A carpenter ant carried two black balloons strung together by belts, her cousin Tutu had told her. She was sprawled on the ground, after hopelessly waiting for two days, when she finally saw it. The ant didn’t seem to mind and moved slowly. Like it didn’t care.
Satisfied, she slowly got up, legs dangling on the bench, and adjusted the polka-dotted blue plastic hairband on her blunt bob, like an antenna that sent a message to God that everything was under control. It was so much easier to manage, Mum said. Knots were trouble and untidy. And God punished unclean kids. But why didn’t God focus on Mum’s wardrobe?

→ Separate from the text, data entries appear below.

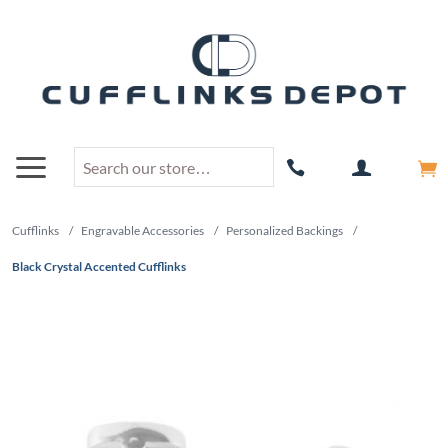
Cufflinks
/
Engravable Accessories
/
Personalized Backings
/
Black Crystal Accented Cufflinks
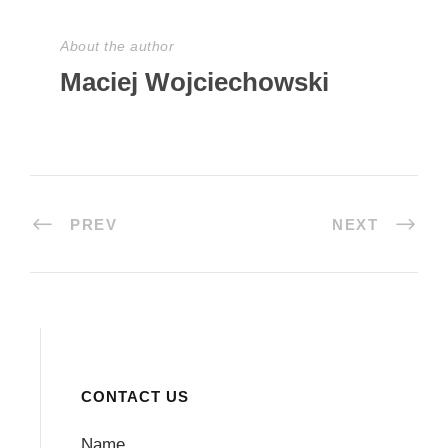
About the author
Maciej Wojciechowski
PREV
NEXT
CONTACT US
Name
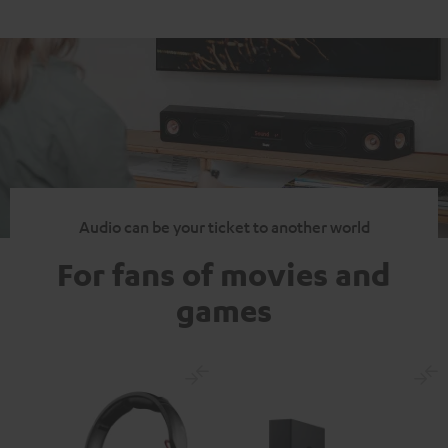
Audio can be your ticket to another world
For fans of movies and
games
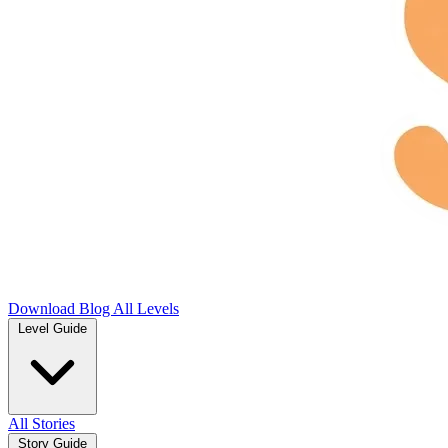
Download
Blog
All Levels
Level Guide
All Stories
Story Guide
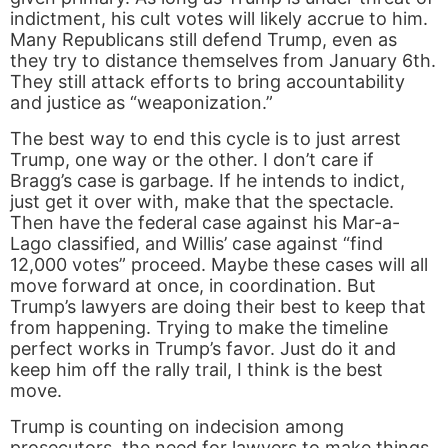
indictment, his cult votes will likely accrue to him.
Many Republicans still defend Trump, even as
they try to distance themselves from January 6th.
They still attack efforts to bring accountability
and justice as “weaponization.”
The best way to end this cycle is to just arrest
Trump, one way or the other. I don’t care if
Bragg’s case is garbage. If he intends to indict,
just get it over with, make that the spectacle.
Then have the federal case against his Mar-a-
Lago classified, and Willis’ case against “find
12,000 votes” proceed. Maybe these cases will all
move forward at once, in coordination. But
Trump’s lawyers are doing their best to keep that
from happening. Trying to make the timeline
perfect works in Trump’s favor. Just do it and
keep him off the rally trail, I think is the best
move.
Trump is counting on indecision among
prosecutors, the need for lawyers to make things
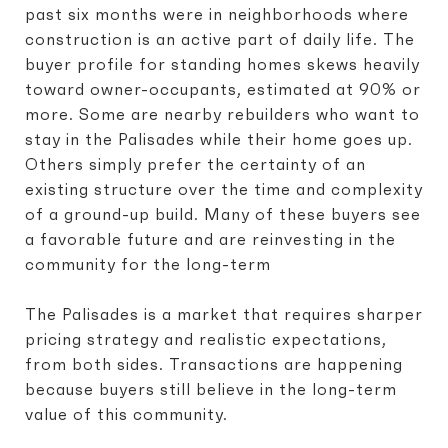
past six months were in neighborhoods where
construction is an active part of daily life. The
buyer profile for standing homes skews heavily
toward owner-occupants, estimated at 90% or
more. Some are nearby rebuilders who want to
stay in the Palisades while their home goes up.
Others simply prefer the certainty of an
existing structure over the time and complexity
of a ground-up build. Many of these buyers see
a favorable future and are reinvesting in the
community for the long-term
The Palisades is a market that requires sharper
pricing strategy and realistic expectations,
from both sides. Transactions are happening
because buyers still believe in the long-term
value of this community.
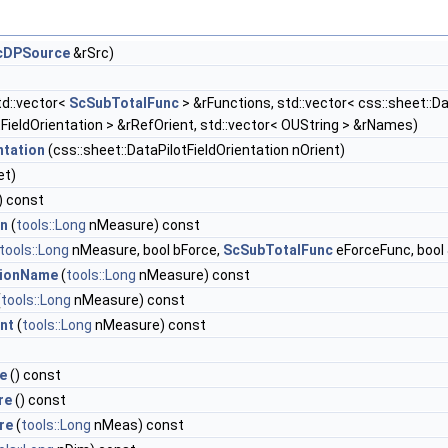
cDPSource
&rSrc)
td::vector<
ScSubTotalFunc
> &rFunctions, std::vector< css::sheet::D
tFieldOrientation > &rRefOrient, std::vector< OUString > &rNames)
ntation
(css::sheet::DataPilotFieldOrientation nOrient)
et)
) const
on
(
tools::Long
nMeasure) const
tools::Long
nMeasure, bool bForce,
ScSubTotalFunc
eForceFunc, bool
ionName
(
tools::Long
nMeasure) const
(
tools::Long
nMeasure) const
nt
(
tools::Long
nMeasure) const
e
() const
re
() const
re
(
tools::Long
nMeas) const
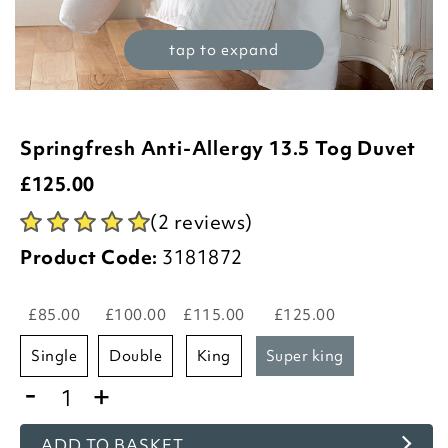
tap to expand
Springfresh Anti-Allergy 13.5 Tog Duvet
£
125.00
(2 reviews)
Product Code:
3181872
£85.00
£100.00
£115.00
£125.00
single
double
king
super king
-
+
ADD TO BASKET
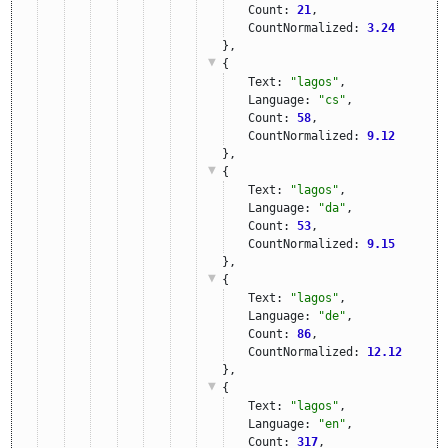
Count: 
21
,
CountNormalized: 
3.24
},
{
Text: 
"lagos"
,
Language: 
"cs"
,
Count: 
58
,
CountNormalized: 
9.12
},
{
Text: 
"lagos"
,
Language: 
"da"
,
Count: 
53
,
CountNormalized: 
9.15
},
{
Text: 
"lagos"
,
Language: 
"de"
,
Count: 
86
,
CountNormalized: 
12.12
},
{
Text: 
"lagos"
,
Language: 
"en"
,
Count: 
317
,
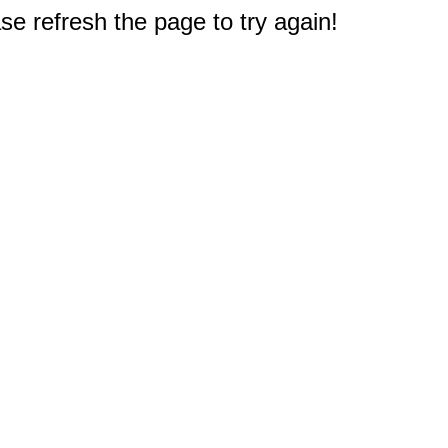
e refresh the page to try again!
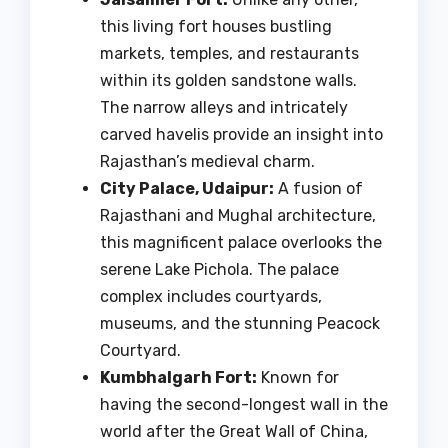
this living fort houses bustling
markets, temples, and restaurants
within its golden sandstone walls.
The narrow alleys and intricately
carved havelis provide an insight into
Rajasthan’s medieval charm.
City Palace, Udaipur:
A fusion of
Rajasthani and Mughal architecture,
this magnificent palace overlooks the
serene Lake Pichola. The palace
complex includes courtyards,
museums, and the stunning Peacock
Courtyard.
Kumbhalgarh Fort:
Known for
having the second-longest wall in the
world after the Great Wall of China,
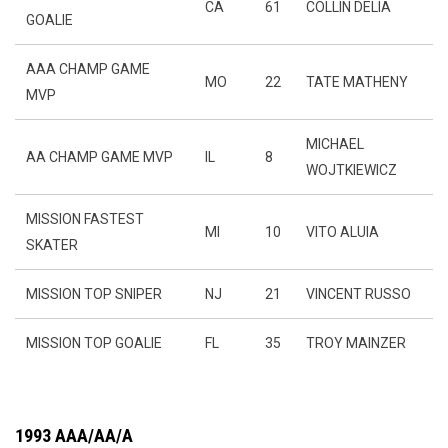
CA
61
COLLIN DELIA
GOALIE
AAA CHAMP GAME
MO
22
TATE MATHENY
MVP
MICHAEL
AA CHAMP GAME MVP
IL
8
WOJTKIEWICZ
MISSION FASTEST
MI
10
VITO ALUIA
SKATER
MISSION TOP SNIPER
NJ
21
VINCENT RUSSO
MISSION TOP GOALIE
FL
35
TROY MAINZER
1993 AAA/AA/A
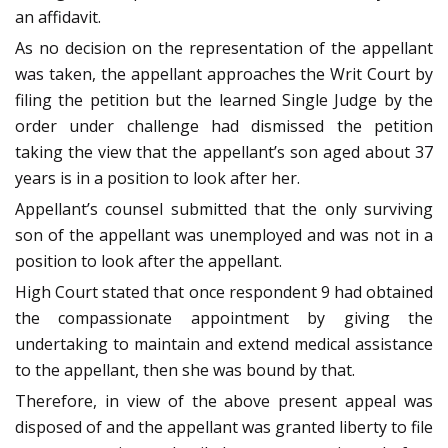
an affidavit.
As no decision on the representation of the appellant
was taken, the appellant approaches the Writ Court by
filing the petition but the learned Single Judge by the
order under challenge had dismissed the petition
taking the view that the appellant’s son aged about 37
years is in a position to look after her.
Appellant’s counsel submitted that the only surviving
son of the appellant was unemployed and was not in a
position to look after the appellant.
High Court stated that once respondent 9 had obtained
the compassionate appointment by giving the
undertaking to maintain and extend medical assistance
to the appellant, then she was bound by that.
Therefore, in view of the above present appeal was
disposed of and the appellant was granted liberty to file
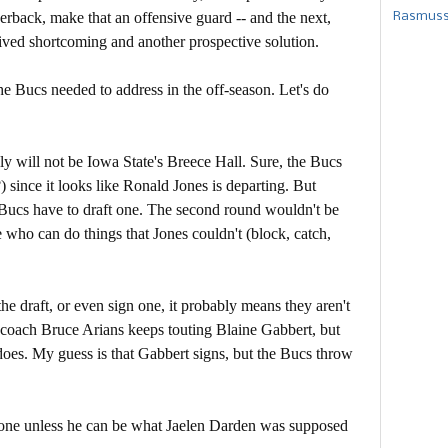
erback, make that an offensive guard -- and the next,
Rasmusse
rceived shortcoming and another prospective solution.
the Bucs needed to address in the off-season. Let's do
ly will not be Iowa State's Breece Hall. Sure, the Bucs
 since it looks like Ronald Jones is departing. But
e Bucs have to draft one. The second round wouldn't be
e who can do things that Jones couldn't (block, catch,
the draft, or even sign one, it probably means they aren't
 coach Bruce Arians keeps touting Blaine Gabbert, but
oes. My guess is that Gabbert signs, but the Bucs throw
 one unless he can be what Jaelen Darden was supposed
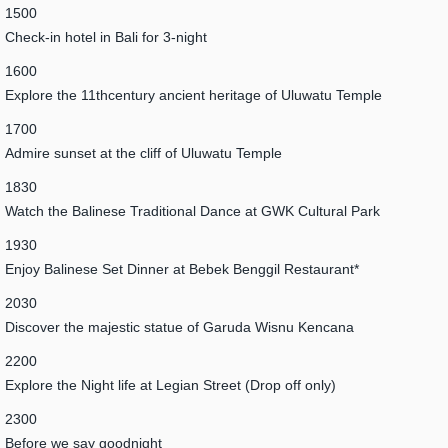
1500
Check-in hotel in Bali for 3-night
1600
Explore the 11thcentury ancient heritage of Uluwatu Temple
1700
Admire sunset at the cliff of Uluwatu Temple
1830
Watch the Balinese Traditional Dance at GWK Cultural Park
1930
Enjoy Balinese Set Dinner at Bebek Benggil Restaurant*
2030
Discover the majestic statue of Garuda Wisnu Kencana
2200
Explore the Night life at Legian Street (Drop off only)
2300
Before we say goodnight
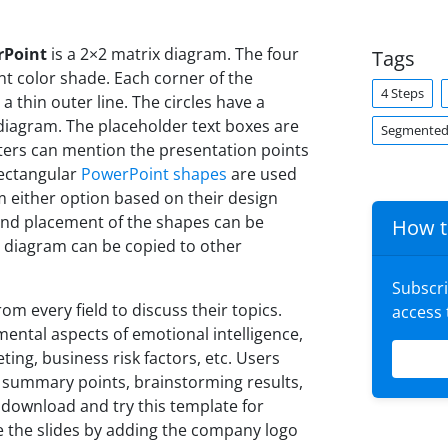
rPoint
is a 2×2 matrix diagram. The four
Tags
nt color shade. Each corner of the
4 Steps
 thin outer line. The circles have a
diagram. The placeholder text boxes are
Segmented
ters can mention the presentation points
 rectangular
PowerPoint shapes
are used
m either option based on their design
, and placement of the shapes can be
How t
s diagram can be copied to other
Subscr
m every field to discuss their topics.
access
mental aspects of emotional intelligence,
ing, business risk factors, etc. Users
 summary points, brainstorming results,
 download and try this template for
e the slides by adding the company logo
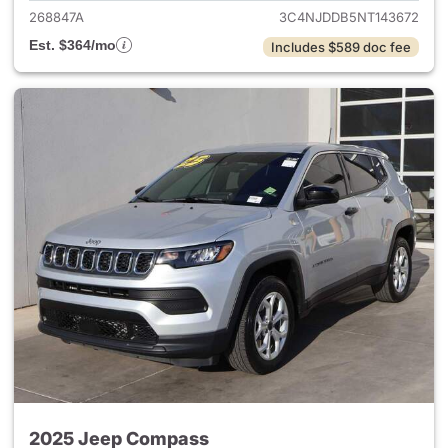
268847A
3C4NJDDB5NT143672
Est. $364/mo
Includes $589 doc fee
2025 Jeep Compass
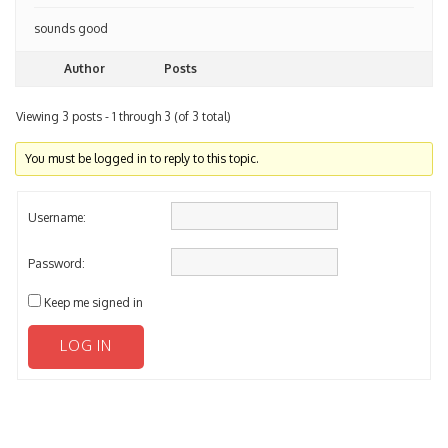
sounds good
Author
Posts
Viewing 3 posts - 1 through 3 (of 3 total)
You must be logged in to reply to this topic.
Username:
Password:
Keep me signed in
LOG IN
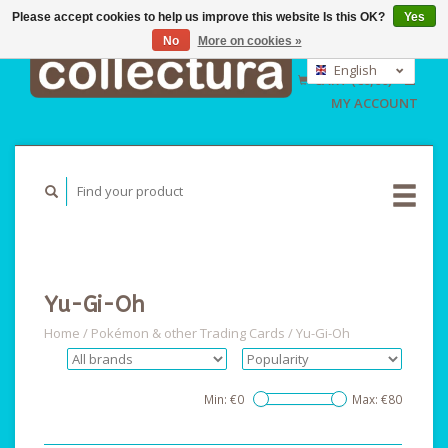
Please accept cookies to help us improve this website Is this OK?
Yes
No
More on cookies »
EUR
GBP
English
CART (€0,00)
USD
Nederlands
MY ACCOUNT
Deutsch
Yu-Gi-Oh
Home
/
Pokémon & other Trading Cards
/
Yu-Gi-Oh
Min: €
0
Max: €
80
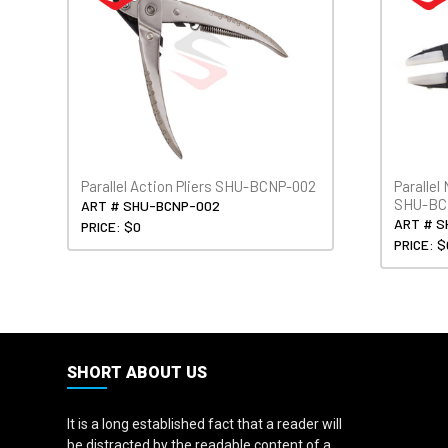
Parallel Action Pliers SHU-BCNP-002
Parallel
SHU-BC
ART # SHU-BCNP-002
ART # S
PRICE: $0
PRICE: $
SHORT ABOUT US
It is a long established fact that a reader will
be distracted by the readable content of a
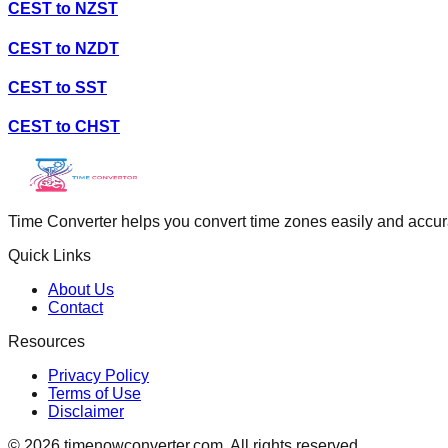
CEST
to
NZST
CEST
to
NZDT
CEST
to
SST
CEST
to
CHST
Time Converter helps you convert time zones easily and accurate
Quick Links
About Us
Contact
Resources
Privacy Policy
Terms of Use
Disclaimer
©
2026
timenowconverter.com. All rights reserved.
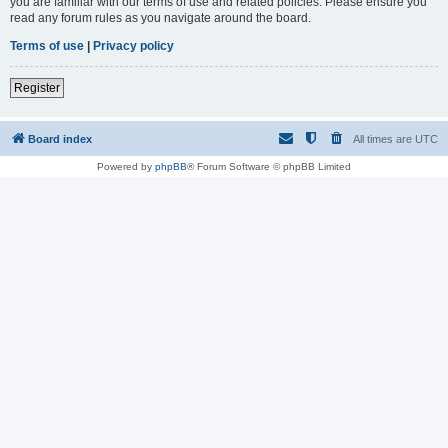
you are familiar with our terms of use and related policies. Please ensure you
read any forum rules as you navigate around the board.
Terms of use
|
Privacy policy
Register
Board index
All times are
UTC
Powered by
phpBB
® Forum Software © phpBB Limited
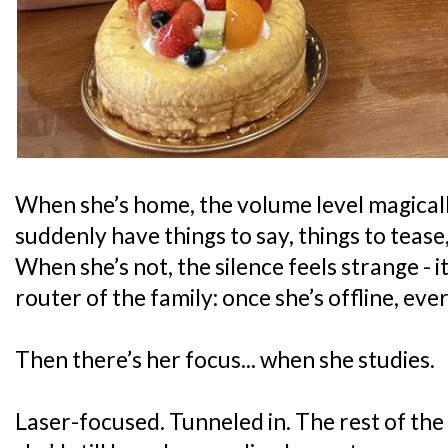
When she’s home, the volume level magical
suddenly have things to say, things to tease
When she’s not, the silence feels strange - it’
router of the family: once she’s offline, eve
Then there’s her focus... when she studies.
Laser-focused. Tunneled in. The rest of the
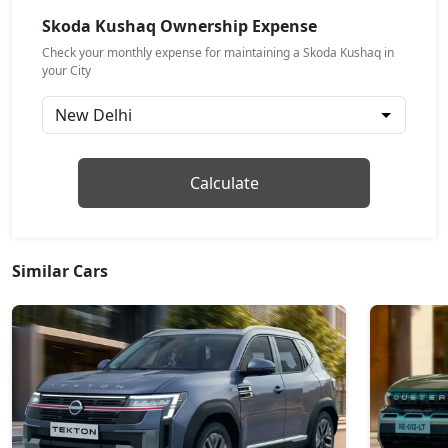
Petrol / Automatic
Skoda Kushaq Ownership Expense
₹ 17,44,174
On Road Price
( New Delhi )
Check your monthly expense for maintaining a Skoda Kushaq in
your City
Prestige
Petrol / Manual
₹ 17,88,088
On Road Price
( New Delhi )
Monte Carlo
Calculate
Petrol / Manual
₹ 17,88,088
On Road Price
( New Delhi )
Similar Cars
Monte Carlo AT
Petrol / Automatic
₹ 17,88,088
On Road Price
( New Delhi )
Prestige AT
Petrol / Automatic
₹ 17,88,088
On Road Price
( New Delhi )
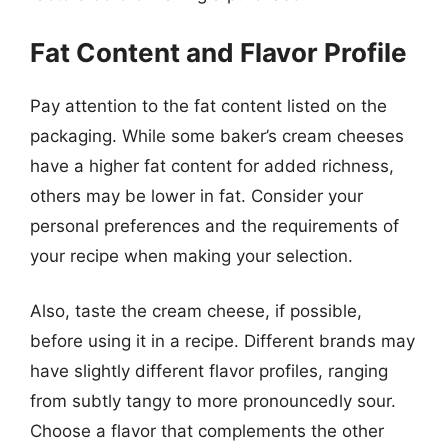
Fat Content and Flavor Profile
Pay attention to the fat content listed on the
packaging. While some baker’s cream cheeses
have a higher fat content for added richness,
others may be lower in fat. Consider your
personal preferences and the requirements of
your recipe when making your selection.
Also, taste the cream cheese, if possible,
before using it in a recipe. Different brands may
have slightly different flavor profiles, ranging
from subtly tangy to more pronouncedly sour.
Choose a flavor that complements the other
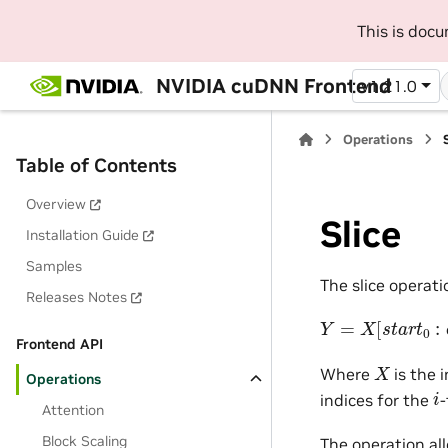
This is doc
NVIDIA cuDNN Frontend
v1.21.0
Operations
Table of Contents
Overview
Slice
Installation Guide
Samples
The slice operati
Releases Notes
Y
=
X
[
s
t
a
r
t
0
:
e
n
Frontend API
X
Where
is the 
Operations
i
indices for the
-
Attention
Block Scaling
The operation al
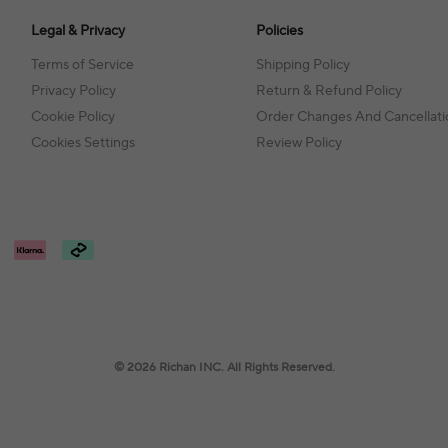
Legal & Privacy
Policies
Terms of Service
Shipping Policy
Privacy Policy
Return & Refund Policy
Cookie Policy
Order Changes And Cancellati
Cookies Settings
Review Policy
© 2026 Richan INC. All Rights Reserved.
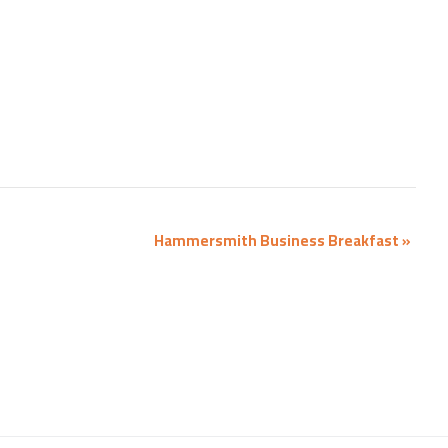
Hammersmith Business Breakfast
»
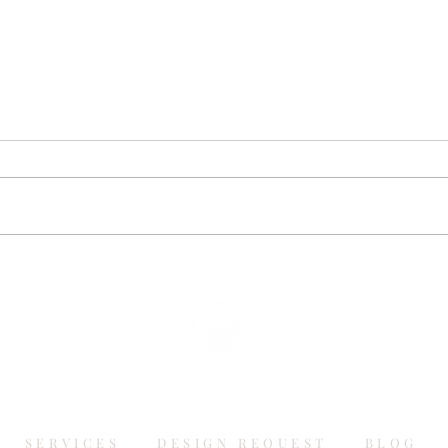
SERVICES
DESIGN REQUEST
BLOG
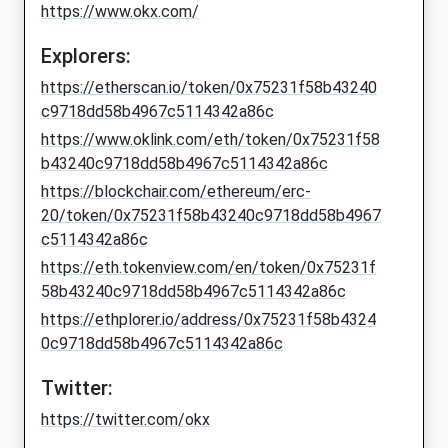
https://www.okx.com/
Explorers:
https://etherscan.io/token/0x75231f58b43240
c9718dd58b4967c5114342a86c
https://www.oklink.com/eth/token/0x75231f58
b43240c9718dd58b4967c5114342a86c
https://blockchair.com/ethereum/erc-
20/token/0x75231f58b43240c9718dd58b4967
c5114342a86c
https://eth.tokenview.com/en/token/0x75231f
58b43240c9718dd58b4967c5114342a86c
https://ethplorer.io/address/0x75231f58b4324
0c9718dd58b4967c5114342a86c
Twitter:
https://twitter.com/okx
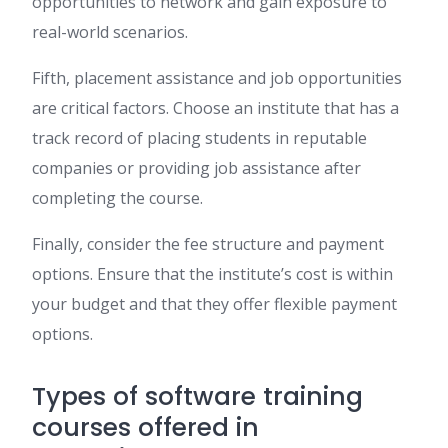
opportunities to network and gain exposure to
real-world scenarios.
Fifth, placement assistance and job opportunities
are critical factors. Choose an institute that has a
track record of placing students in reputable
companies or providing job assistance after
completing the course.
Finally, consider the fee structure and payment
options. Ensure that the institute’s cost is within
your budget and that they offer flexible payment
options.
Types of software training
courses offered in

She had cried and shouted so Mum wouldn’t take her to the salon. God was only interested in children. And He could even see knotted hair from the sky. Messy adults could manage kids. Even angry adults. But if she wasn’t careful, He could take her toys away or even let Dad hit her. She frowned that other adults didn’t put a stop to this. In disbelief she had listened to her classmate saying there was more than one god. She would fight God like the Ninja Turtles fought with bad people. She would have to wait until she was a teenager.
She scratched her neck where sweat had rained on the bob. Snip, snip. The lady at the salon had tickled her with scissors. She remembered black hair that looked like crescent moons, falling past her knees to drop like feathers. She counted up to 20 before a ticking clock came near the ears. Snip, snip.
She looked up at the beach, singing her favourite rhyme, toes in the sand, when a sudden impulse to return to playing with “don’t go near them” kids rose up like a wave. She continued singing.